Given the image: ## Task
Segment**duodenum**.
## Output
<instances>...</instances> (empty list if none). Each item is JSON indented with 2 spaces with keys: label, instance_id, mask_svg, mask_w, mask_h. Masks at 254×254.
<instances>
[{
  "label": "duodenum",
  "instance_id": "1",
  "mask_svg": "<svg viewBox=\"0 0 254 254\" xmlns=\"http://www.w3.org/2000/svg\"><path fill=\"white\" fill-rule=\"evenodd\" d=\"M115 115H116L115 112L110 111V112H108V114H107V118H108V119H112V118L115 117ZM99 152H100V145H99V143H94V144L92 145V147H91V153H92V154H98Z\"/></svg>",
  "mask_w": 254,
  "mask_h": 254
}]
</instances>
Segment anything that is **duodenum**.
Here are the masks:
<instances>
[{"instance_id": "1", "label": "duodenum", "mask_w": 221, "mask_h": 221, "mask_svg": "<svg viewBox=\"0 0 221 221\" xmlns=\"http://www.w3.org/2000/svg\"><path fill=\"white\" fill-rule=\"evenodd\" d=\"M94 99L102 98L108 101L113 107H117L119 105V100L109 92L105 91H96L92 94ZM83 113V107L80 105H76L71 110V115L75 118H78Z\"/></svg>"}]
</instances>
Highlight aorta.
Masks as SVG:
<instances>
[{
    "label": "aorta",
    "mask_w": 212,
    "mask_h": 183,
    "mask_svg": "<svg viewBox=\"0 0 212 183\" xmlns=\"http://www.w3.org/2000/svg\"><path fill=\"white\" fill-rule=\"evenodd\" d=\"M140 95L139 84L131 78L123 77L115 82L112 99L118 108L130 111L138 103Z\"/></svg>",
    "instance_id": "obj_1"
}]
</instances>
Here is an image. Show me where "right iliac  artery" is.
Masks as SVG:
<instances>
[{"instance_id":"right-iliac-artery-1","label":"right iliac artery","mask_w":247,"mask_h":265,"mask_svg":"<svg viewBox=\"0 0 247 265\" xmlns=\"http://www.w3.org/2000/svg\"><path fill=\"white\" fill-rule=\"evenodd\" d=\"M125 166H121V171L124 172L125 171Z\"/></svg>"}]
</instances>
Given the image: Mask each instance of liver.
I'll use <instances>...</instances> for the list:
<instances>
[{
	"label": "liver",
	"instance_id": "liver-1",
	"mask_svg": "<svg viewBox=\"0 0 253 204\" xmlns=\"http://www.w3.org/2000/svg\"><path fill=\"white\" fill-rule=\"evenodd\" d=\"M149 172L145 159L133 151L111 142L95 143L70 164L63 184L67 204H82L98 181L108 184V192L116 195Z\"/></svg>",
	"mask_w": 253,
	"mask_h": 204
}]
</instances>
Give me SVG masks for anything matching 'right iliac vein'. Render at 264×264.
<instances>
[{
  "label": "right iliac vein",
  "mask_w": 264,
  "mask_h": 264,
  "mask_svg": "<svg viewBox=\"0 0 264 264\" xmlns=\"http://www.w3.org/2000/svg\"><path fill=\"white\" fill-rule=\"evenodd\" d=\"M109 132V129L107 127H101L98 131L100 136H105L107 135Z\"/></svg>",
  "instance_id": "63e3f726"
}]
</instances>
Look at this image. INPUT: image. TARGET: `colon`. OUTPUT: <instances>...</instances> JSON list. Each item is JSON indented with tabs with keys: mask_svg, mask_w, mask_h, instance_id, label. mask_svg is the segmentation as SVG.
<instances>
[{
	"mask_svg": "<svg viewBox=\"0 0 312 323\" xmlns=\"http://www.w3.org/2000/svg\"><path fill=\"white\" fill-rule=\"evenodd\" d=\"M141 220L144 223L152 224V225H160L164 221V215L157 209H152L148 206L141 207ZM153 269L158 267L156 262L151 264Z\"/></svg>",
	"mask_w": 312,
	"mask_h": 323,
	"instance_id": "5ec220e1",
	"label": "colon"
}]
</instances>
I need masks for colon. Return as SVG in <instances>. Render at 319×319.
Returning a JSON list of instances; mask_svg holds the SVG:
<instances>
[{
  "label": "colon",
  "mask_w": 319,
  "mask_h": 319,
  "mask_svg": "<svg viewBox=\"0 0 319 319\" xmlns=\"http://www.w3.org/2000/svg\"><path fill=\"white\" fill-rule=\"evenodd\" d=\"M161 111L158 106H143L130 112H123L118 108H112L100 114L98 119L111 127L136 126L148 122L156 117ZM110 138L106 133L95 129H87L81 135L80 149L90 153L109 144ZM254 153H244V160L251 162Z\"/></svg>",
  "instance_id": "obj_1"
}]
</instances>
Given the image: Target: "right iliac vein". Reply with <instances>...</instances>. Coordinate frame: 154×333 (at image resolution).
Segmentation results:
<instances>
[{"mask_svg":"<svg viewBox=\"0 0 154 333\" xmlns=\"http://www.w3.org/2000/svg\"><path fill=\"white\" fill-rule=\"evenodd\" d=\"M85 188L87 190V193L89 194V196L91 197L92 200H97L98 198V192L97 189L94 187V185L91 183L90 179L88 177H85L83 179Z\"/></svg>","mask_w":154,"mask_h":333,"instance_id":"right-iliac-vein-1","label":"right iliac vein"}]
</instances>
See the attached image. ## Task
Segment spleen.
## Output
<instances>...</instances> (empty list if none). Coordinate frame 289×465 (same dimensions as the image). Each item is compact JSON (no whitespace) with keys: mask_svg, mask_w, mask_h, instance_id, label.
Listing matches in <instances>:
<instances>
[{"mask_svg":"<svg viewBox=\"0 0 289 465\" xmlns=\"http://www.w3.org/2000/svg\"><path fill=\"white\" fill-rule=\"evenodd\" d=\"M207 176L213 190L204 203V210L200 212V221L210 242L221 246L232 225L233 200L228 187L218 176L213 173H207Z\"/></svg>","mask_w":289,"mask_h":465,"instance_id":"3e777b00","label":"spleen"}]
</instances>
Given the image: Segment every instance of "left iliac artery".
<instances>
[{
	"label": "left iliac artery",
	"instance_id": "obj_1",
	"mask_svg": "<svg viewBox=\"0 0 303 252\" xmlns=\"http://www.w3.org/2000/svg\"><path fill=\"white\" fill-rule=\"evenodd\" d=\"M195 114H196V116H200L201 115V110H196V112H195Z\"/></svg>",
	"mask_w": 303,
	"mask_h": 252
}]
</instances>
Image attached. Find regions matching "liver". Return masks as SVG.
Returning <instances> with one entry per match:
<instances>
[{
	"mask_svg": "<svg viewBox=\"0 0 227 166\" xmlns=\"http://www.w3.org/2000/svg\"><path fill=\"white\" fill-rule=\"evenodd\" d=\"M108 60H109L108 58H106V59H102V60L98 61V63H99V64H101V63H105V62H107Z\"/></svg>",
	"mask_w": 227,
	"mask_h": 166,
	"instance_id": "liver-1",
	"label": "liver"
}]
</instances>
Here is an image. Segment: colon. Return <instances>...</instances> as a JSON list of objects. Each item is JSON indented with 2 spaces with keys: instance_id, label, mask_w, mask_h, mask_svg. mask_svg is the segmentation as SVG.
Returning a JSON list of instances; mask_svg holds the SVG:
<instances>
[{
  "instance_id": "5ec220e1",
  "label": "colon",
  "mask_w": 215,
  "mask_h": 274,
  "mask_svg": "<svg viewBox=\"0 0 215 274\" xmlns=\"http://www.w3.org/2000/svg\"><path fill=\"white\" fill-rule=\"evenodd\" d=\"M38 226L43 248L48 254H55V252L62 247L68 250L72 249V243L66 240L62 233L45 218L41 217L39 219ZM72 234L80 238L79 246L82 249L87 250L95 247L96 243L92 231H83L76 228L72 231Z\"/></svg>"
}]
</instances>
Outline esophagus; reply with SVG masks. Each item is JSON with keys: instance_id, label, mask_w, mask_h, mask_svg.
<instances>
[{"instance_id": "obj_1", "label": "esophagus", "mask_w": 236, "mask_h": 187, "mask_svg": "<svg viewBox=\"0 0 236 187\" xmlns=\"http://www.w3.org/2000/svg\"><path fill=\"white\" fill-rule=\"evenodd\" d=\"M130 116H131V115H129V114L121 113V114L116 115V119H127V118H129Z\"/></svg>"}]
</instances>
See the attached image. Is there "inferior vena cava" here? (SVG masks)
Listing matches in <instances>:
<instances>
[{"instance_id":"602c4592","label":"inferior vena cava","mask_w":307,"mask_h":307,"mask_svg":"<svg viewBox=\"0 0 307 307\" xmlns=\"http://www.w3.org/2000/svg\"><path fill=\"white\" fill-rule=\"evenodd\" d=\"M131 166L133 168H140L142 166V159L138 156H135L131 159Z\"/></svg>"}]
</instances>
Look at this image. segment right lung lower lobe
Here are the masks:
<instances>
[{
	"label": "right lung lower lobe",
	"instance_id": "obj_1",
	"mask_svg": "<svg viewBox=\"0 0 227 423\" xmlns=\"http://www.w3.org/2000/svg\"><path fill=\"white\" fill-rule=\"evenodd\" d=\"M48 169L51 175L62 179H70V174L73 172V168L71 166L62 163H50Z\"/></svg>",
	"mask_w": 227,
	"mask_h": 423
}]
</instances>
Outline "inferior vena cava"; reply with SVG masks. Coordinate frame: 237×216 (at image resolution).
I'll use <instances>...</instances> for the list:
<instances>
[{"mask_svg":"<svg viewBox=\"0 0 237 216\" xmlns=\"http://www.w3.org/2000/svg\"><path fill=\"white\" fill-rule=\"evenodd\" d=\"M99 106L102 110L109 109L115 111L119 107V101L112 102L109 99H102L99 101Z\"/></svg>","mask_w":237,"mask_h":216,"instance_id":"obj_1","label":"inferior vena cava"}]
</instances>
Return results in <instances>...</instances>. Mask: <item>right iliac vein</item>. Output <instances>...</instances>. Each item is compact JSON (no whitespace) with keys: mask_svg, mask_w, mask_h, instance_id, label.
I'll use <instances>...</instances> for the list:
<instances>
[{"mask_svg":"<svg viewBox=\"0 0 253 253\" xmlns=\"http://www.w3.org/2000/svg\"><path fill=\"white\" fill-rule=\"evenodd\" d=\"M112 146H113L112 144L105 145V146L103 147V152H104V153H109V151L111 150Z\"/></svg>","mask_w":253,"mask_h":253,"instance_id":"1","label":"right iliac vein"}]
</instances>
☆ ☆ ☆ ☆ ☆
# Exercise brief
Select and copy each line of the entries above that contains the string "lobe", treating case as significant.

# Solution to this exercise
Look at this image. segment right lung lower lobe
	"label": "right lung lower lobe",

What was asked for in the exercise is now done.